Style

Why Aren’t We Wearing Motorcycle Sweaters?

Dehen 1920 knits the coolest piece of biker gear no one seems to know about for Harley-Davidson and Langlitz Leathers.

By Matthew Trueherz October 21, 2025

The moto sweater predates the famed leather jacket, though it’s yet to find the same mass appeal. Here, racer Joe Petrali wears a Dehen sweater in 1937.

You know the boots (harnessed at the ankle) and that iconic rider jacket Marlon Brando made famous, but what of the motorcycle sweater? A biker’s woolens? Once a burly outer layer warm enough for any stretch of open road, the quarter-zip turtleneck evolved in the ’30s to ride below leathers, with an extended hem and cuffs. It’s coolly blousy, flowy in the shoulders and cinched at the waist, like something Marc Bolan or Mick Jagger would wear, androgynous and loaded with a century of oil-slicked lore. So why don’t we wear them, especially considering that Portland’s Dehen Knitting Company has been the biggest name in motorcycle sweaters for decades?
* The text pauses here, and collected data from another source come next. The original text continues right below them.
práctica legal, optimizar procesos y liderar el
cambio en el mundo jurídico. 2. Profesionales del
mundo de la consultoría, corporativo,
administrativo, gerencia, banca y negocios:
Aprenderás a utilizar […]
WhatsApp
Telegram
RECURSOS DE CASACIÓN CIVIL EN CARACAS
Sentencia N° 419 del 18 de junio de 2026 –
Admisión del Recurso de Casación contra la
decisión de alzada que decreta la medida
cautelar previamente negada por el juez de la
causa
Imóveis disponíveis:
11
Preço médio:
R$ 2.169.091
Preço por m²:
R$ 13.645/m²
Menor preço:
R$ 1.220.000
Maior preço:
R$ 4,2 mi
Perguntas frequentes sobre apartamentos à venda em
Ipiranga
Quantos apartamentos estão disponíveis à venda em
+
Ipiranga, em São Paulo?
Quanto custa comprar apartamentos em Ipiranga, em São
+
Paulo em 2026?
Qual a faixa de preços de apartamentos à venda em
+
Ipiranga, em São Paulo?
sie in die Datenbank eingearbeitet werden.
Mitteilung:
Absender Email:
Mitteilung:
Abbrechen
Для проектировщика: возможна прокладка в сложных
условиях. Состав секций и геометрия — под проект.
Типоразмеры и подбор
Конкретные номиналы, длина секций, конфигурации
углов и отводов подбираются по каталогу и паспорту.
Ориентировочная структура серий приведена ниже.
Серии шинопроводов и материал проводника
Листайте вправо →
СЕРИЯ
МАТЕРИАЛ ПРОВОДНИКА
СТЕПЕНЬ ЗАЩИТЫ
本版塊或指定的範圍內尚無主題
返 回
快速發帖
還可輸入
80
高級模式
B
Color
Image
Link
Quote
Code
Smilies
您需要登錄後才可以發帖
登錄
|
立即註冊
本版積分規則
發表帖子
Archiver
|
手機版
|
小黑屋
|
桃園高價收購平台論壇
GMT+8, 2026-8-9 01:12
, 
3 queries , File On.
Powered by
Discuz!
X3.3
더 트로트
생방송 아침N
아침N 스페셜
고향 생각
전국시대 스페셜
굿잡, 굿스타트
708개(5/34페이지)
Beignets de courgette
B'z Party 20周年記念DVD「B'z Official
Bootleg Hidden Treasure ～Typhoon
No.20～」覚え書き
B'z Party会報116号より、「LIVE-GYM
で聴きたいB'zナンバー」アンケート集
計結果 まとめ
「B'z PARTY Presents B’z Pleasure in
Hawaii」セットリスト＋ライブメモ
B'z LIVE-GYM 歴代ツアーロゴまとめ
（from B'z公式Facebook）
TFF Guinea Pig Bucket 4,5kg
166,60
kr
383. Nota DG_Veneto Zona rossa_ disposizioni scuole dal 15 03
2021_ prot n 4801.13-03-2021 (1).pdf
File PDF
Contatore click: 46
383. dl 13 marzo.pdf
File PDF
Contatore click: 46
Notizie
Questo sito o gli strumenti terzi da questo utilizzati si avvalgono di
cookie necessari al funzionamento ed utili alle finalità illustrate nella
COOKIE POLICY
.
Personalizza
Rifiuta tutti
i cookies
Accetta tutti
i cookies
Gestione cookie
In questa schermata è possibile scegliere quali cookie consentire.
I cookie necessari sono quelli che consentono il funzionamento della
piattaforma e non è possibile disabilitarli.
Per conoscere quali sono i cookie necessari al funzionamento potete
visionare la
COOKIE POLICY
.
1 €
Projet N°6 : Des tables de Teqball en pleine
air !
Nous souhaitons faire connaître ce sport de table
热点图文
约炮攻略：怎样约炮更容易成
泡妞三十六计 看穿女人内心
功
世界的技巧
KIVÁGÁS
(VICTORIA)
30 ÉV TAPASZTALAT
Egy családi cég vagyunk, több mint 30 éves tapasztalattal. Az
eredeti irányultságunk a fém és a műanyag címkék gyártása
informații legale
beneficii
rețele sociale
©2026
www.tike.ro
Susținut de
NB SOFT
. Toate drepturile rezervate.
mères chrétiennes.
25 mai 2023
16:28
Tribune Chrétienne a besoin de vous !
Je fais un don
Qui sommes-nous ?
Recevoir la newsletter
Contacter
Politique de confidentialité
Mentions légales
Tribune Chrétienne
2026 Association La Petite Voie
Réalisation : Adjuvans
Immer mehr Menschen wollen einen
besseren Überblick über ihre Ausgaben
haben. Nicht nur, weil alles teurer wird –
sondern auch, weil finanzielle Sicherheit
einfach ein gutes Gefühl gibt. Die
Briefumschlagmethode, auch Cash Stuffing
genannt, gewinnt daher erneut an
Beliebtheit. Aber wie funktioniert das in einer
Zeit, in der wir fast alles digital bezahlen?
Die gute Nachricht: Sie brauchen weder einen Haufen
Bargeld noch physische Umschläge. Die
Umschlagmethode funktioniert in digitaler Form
Dehen 1920’s current moto sweater updates the vintage design slightly while carrying the same blousy aesthetic.

Garments usually find immortality when we stop using them for whatever they were designed to do. Silhouettes relax, fabrics soften. Rugby and polo shirts, bomber and letterman jackets—even jeans, first designed for miners, have made the jump from work- or sportswear to common clothes. Since Woodrow Wilson was in office, Dehen has made letterman cardigans, varsity jackets, and moto sweaters largely on contracts with schools and clubs. But in 2011, Dehen, by then a third-generation family operation, refashioned its workaday factory as Dehen 1920, a heritage brand presenting the knitwear to the public.

Peter Lee, Dehen 1920’s brand manager, describes the guiding philosophy like this: “What have we always made? And how have we always made things?”

Remarkably hefty sweaters is the answer (each weighs three to four pounds), ones made with regionally sourced wool and clanked out on the family’s mammoth iron knitting machines. Popular trends have created a new audience for these classic designs, but Lee describes the company’s interest in maintaining them as exactly that—carrying on a tradition. “It’s not a costume,” he says, but adds that the company has no interest in gatekeeping.

Racer Bert Campanale won the 1938 and 1939 Daytona 200 wearing a Dehen sweater.

Dehen 1920’s current motorcycle sweaters depart from vintage examples in a few ways. The cuffs and hem are slightly shortened, and the line includes a looser-fit “jersey,” a jacket-like model with a satin lining, and another that approximates a hoodie. Today, both bikers and nonbikers seek out Dehen for collaboration. The client list includes the annual One Motorcycle Show and Harley-Davidson, as well as the luxury menswear label Todd Snyder, which put out a line of Dehen-made sweaters in 2024. Langlitz Leathers, the local outfitter that founder William Peter Dehen made his first moto sweaters for in the 1940s, still carries them, too. “These are motorcycle sweaters,” Lee says. “That’s what we build them for.” The jacket Brando wore in The Wild One was also built for motorcyclists. That didn’t stop it from becoming an international emblem of countercultural cool.